Alberta school boards must now have books containing visual depictions of graphic sexual content off shelves by Jan. 5, 2026, a four month extension from the previously announced October deadline and the second deadline change since the first ministerial book restriction announcement in May.
On Sept. 2, Calgary Board of Education (CBE) Superintendent Joanne Pitman said that the board would’ve been compliant with the then looming Oct. 1 book removal deadline.
Both the CBE and Calgary Catholic School Distrcit (CCSD), will review the order and work to algin with the updated standards.
“The Calgary Board of Education appreciates the revised ministerial order and additional time for implementation. We will review the details and resume the work of reviewing literary materials and aligning our policies,” the CBE statement read.
The revised ministerial order, announced Monday, alters removable books from those including general depictions, including written passages, of sexual acts, to strictly visual depictions and does not apply to material brought into school by a student without the knowledge of school authority.
Novels, poetry and classical literature works containing written explicit content can remain in schools.
Alberta’s Education and Childcare Minister Demetrios Nicolaides, said that the swap was made to clarify the government’s intent.
“An image can be understood and conveyed at any grade level with any degree of comprehension, whereas vocabulary and understanding progresses and develops throughout school years,” he said.
“Our primary concern has been books with really graphic visual depiction of sexual acts and making sure that that children are not accidentally exploring that material.”
By Oct. 31, school boards must provide the Minister with a list of the school literary material that will be removed under the new standards.
School boards must also maintain a publicly available listing of all school literary material, similar to the CBE’s existing eLibrary, create policies to manage school literary materials and processes for reviewing material, according to the order.
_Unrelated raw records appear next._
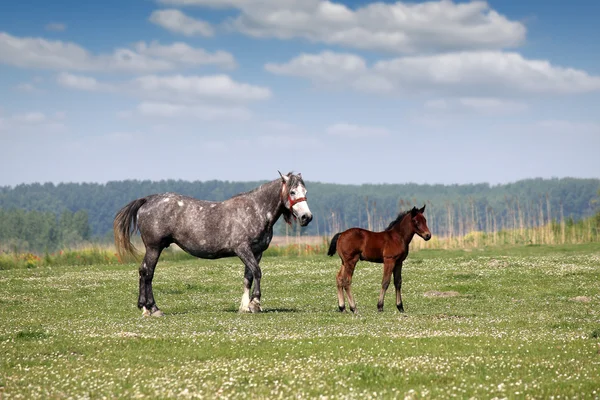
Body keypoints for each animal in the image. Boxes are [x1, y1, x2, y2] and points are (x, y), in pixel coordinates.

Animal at [111, 172, 314, 316]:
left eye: (305, 192)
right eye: (292, 192)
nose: (307, 217)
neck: (255, 210)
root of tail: (148, 200)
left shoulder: (257, 252)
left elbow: (248, 277)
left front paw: (244, 307)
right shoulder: (242, 249)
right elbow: (257, 272)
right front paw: (255, 303)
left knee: (143, 271)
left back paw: (144, 307)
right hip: (154, 247)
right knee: (147, 273)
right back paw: (153, 308)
Policies must be publicly available and communicated to employees, students and parents.
Any member of a school district can request a material be reviewed, including students, parents, school authority employees and members of the school community. Requests made by outside parties will not be considered, according to Nicolaides.
Material with visual depictions of non-sexual imagery including puberty, menstruation and breastfeeding, among others, are not captured by the ministerial order and can remain in schools, but schools must establish and maintain a publicly available list of literary materials.
Teacher-curated classroom collections will be managed school-by-school, with individual school authorities able to determine how parents are informed of materials, according to a government-issued news release.
“Whether it’s giving parents an opportunity to scan through the classroom library collection during something like a parent-teacher (conference), or sending the parents a list of materials that they have in their classroom collection would be fine and appropriate,” Nicolaides said.
“It’s just about ensuring that parents have a general understanding of what kind of material is available in their local classroom collection.”
Classroom collections are not required to be publicly available.
“We know that many teachers generously provide materials in their own classroom collection themselves, and we think that that practice is incredibly beneficial to students and helps to further enrich the available material that they have,” Nicolaides said.
Alberta Teacher’s Association President Jason Schilling called the revisons an improvement to the so called “book-ban”, but continued to call it an unneeded over reach. He said the new regulations came too late for some teachers.
“(We) saw some images leading up to the start of this school year, of teachers giving away books, schools giving away books. Those books aren’t coming back,” he said.
“A lot of that was books purchased with a teacher’s own money, and it’s disappointing and shameful to me that we didn’t have any kind of clarity moving into this start of the school year that saw teachers take such extreme steps of getting rid of materia.”
Schilling said the entire ministerial order could’ve been solved through a phone call to school boards.
Book restrictions are not attempts to ban classics: Government
After an Edmonton Public School Board list of books-to-be banned surfaced online, the revised ministerial order looks to limit the ability to misunderstand guidelines.
“In response to a school board’s proposed removal of more than 200 books, including classic works like Brave New World and I Know Why the Caged Bird Sings, Alberta’s government has updated its standards for school literary materials,” a government issued press release reads.
“The updated standards prevent misinterpretation and ensure that restrictions focus specifically on materials with explicit visual depictions of sexual acts.”
Nicolaides said that classic literary works that “provoke the mind” are exactly the type of material that should be provided in a school library.
“There’s no concern with any of that type of material,” he said.